◆ Data under study

·····

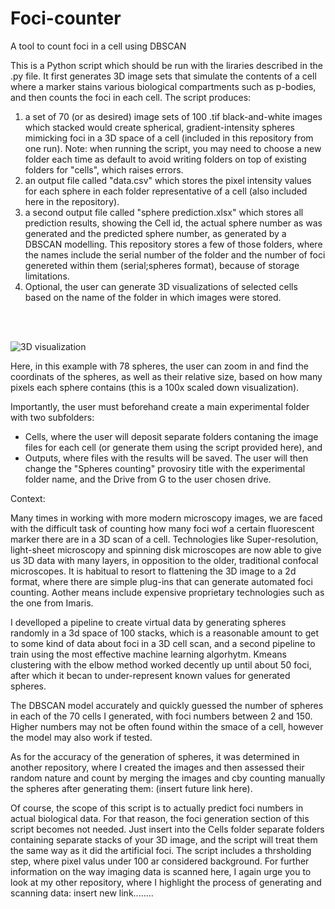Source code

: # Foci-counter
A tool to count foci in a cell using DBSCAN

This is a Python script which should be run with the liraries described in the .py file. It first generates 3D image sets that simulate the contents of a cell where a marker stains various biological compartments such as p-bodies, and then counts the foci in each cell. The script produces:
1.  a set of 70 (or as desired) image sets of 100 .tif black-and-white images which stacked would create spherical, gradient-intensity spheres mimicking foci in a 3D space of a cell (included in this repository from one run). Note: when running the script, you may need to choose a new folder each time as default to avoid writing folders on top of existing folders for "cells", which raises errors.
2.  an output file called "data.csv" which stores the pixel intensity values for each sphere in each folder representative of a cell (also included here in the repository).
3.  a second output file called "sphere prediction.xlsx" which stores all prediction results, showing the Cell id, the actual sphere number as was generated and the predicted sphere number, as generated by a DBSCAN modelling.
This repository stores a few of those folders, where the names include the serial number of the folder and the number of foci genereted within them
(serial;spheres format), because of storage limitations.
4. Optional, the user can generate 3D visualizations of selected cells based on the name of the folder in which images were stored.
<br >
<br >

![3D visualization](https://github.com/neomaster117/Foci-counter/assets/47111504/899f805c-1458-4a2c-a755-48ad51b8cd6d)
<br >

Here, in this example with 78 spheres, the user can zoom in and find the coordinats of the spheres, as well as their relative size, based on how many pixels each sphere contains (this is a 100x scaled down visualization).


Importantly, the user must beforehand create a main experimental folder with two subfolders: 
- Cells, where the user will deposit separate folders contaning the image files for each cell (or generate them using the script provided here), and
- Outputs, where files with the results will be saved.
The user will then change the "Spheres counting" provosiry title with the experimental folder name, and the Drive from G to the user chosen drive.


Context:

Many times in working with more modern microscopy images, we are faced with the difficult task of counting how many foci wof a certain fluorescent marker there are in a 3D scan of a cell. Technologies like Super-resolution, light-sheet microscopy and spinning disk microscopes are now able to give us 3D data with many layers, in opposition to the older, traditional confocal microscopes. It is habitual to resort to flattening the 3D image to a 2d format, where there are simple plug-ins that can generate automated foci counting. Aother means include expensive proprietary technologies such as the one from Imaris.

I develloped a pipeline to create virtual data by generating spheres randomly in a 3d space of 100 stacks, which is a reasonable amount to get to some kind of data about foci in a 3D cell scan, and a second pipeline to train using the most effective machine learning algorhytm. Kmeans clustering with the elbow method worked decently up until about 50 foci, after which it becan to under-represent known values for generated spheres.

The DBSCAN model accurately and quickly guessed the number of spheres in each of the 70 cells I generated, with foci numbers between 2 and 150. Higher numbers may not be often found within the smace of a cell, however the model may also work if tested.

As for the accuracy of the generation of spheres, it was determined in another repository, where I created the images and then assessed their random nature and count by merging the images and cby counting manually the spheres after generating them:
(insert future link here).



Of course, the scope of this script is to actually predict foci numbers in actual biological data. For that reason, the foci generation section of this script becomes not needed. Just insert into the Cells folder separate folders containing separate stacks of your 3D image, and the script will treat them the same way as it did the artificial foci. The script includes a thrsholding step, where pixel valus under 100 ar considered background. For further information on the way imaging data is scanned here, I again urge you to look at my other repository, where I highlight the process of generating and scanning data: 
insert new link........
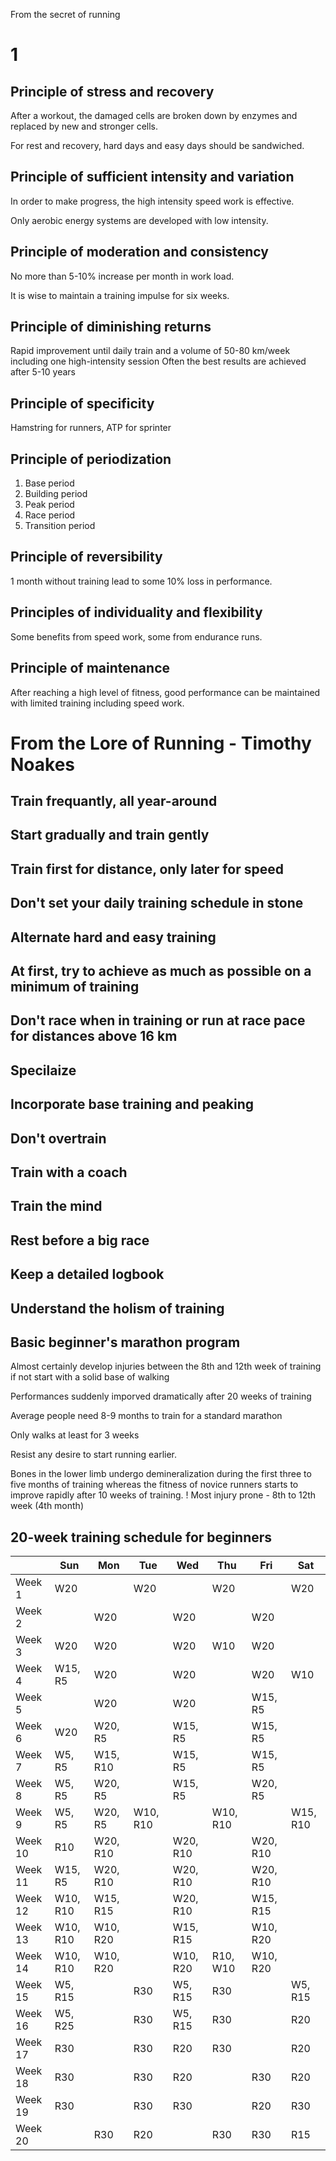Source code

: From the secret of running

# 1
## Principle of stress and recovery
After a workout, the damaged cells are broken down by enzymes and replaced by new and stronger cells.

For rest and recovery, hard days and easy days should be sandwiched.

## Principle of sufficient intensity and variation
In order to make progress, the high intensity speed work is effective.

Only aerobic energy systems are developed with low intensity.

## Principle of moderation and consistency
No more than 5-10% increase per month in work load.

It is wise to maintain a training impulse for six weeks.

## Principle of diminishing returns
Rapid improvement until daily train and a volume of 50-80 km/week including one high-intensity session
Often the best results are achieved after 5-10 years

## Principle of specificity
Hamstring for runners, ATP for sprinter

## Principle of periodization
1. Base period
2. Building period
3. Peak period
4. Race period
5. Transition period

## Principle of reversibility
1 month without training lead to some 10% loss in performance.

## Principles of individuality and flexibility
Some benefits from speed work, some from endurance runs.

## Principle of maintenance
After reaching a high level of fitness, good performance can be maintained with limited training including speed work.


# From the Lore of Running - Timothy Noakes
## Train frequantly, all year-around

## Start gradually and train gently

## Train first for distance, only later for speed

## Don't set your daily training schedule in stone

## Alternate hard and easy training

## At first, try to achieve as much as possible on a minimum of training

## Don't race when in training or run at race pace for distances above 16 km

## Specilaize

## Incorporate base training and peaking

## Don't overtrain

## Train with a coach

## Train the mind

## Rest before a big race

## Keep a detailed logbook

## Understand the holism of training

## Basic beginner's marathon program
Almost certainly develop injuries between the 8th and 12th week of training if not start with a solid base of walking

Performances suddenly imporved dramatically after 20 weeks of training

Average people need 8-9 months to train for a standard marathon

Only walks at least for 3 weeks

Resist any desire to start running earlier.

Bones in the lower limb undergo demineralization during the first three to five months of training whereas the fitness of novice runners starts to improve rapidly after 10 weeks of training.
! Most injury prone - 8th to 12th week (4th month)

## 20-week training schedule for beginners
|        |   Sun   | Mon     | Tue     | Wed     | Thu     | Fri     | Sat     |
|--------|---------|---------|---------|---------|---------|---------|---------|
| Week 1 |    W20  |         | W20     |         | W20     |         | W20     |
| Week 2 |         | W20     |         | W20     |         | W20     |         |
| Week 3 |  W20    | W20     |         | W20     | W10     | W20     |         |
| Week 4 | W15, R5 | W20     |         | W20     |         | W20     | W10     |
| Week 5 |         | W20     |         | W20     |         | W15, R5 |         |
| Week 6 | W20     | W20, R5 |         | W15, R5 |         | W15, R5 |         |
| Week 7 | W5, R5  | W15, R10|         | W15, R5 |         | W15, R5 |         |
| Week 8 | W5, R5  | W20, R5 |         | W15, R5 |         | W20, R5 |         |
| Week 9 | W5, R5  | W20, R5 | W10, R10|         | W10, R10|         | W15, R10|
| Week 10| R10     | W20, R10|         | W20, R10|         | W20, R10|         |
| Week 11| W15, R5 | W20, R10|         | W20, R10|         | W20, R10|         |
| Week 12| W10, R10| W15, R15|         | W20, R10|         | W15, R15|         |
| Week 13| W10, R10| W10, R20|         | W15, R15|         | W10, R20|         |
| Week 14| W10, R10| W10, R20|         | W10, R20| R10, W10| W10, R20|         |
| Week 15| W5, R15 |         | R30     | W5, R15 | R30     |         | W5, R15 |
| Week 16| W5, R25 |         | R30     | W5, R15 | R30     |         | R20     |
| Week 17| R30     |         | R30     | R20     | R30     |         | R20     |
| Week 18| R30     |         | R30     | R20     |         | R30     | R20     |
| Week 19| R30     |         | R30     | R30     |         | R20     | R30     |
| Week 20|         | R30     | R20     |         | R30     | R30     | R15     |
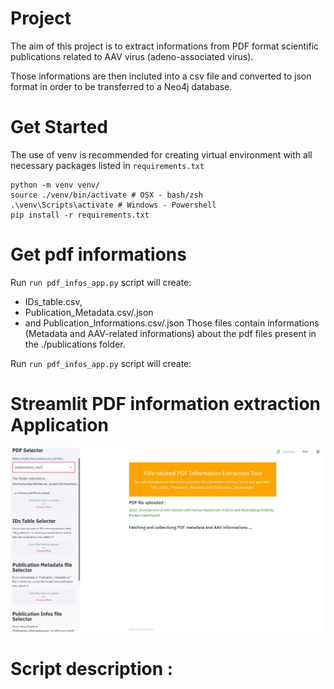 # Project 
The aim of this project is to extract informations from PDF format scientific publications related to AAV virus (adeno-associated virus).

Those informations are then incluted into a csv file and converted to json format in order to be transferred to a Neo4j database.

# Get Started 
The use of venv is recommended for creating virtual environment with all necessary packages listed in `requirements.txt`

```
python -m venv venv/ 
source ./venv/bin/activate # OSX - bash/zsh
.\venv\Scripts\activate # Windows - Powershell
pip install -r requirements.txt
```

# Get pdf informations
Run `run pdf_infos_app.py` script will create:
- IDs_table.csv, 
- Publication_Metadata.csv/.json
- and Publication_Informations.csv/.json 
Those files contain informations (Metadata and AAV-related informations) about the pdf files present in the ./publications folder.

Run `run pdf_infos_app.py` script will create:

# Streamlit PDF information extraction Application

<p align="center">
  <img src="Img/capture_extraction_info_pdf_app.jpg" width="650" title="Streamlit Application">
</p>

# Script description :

·····

◆ The problem
Copy each line in the entries above where "title" turns up.

◆ Your solution
The user will then change the "Spheres counting" provosiry title with the experimental folder name, and the Drive from G to the user chosen drive.
  <img src="Img/capture_extraction_info_pdf_app.jpg" width="650" title="Streamlit Application">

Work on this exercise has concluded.